__Aim__:
Find each line in the records below that contains the word "instrument", and copy those lines.

───── Supplied data ─────

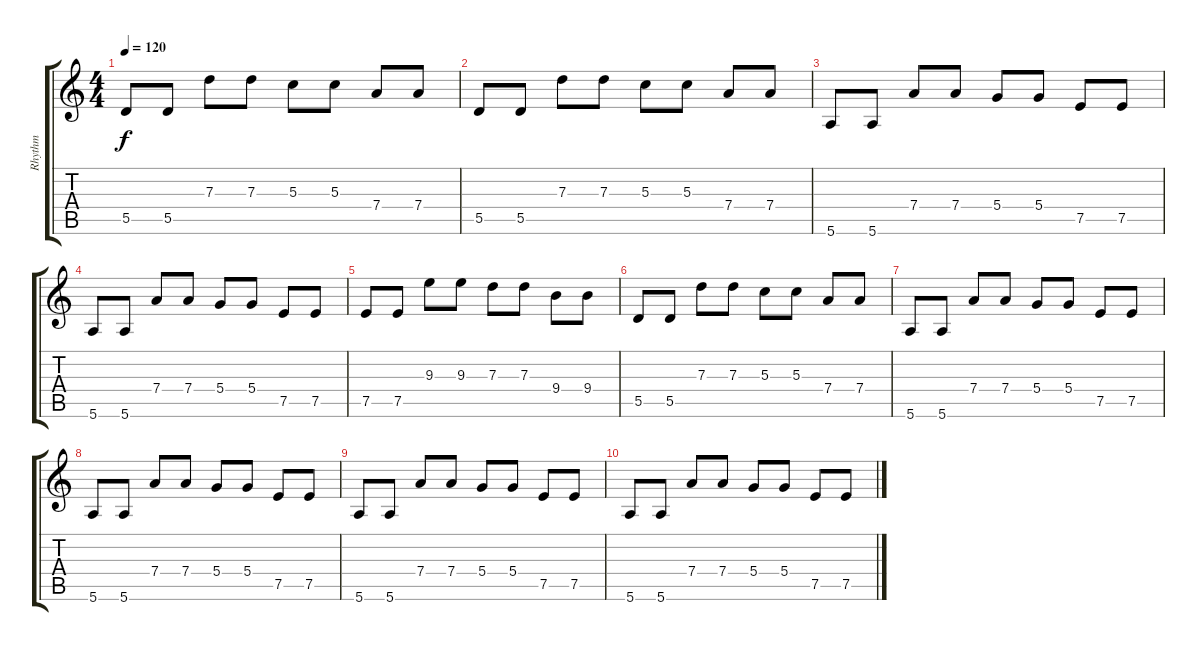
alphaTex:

\track ("Rhythm" "Rhythm") {instrument acousticguitarnylon}
\staff {score tabs}
\tuning (E4 B3 G3 D3 A2 E2) {hide}
\ts (4 4)
\tempo 120
\clef g2
\ks c
5.5.8{dy f} 5.5.8 7.3.8 7.3.8 5.3.8 5.3.8 7.4.8 7.4.8 |
5.5.8 5.5.8 7.3.8 7.3.8 5.3.8 5.3.8 7.4.8 7.4.8 |
5.6.8 5.6.8 7.4.8 7.4.8 5.4.8 5.4.8 7.5.8 7.5.8 |
5.6.8 5.6.8 7.4.8 7.4.8 5.4.8 5.4.8 7.5.8 7.5.8 |
7.5.8 7.5.8 9.3.8 9.3.8 7.3.8 7.3.8 9.4.8 9.4.8 |
5.5.8 5.5.8 7.3.8 7.3.8 5.3.8 5.3.8 7.4.8 7.4.8 |
5.6.8 5.6.8 7.4.8 7.4.8 5.4.8 5.4.8 7.5.8 7.5.8 |
5.6.8 5.6.8 7.4.8 7.4.8 5.4.8 5.4.8 7.5.8 7.5.8 |
5.6.8 5.6.8 7.4.8 7.4.8 5.4.8 5.4.8 7.5.8 7.5.8 |
5.6.8 5.6.8 7.4.8 7.4.8 5.4.8 5.4.8 7.5.8 7.5.8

─────

__Response below__:
\track ("Rhythm" "Rhythm") {instrument acousticguitarnylon}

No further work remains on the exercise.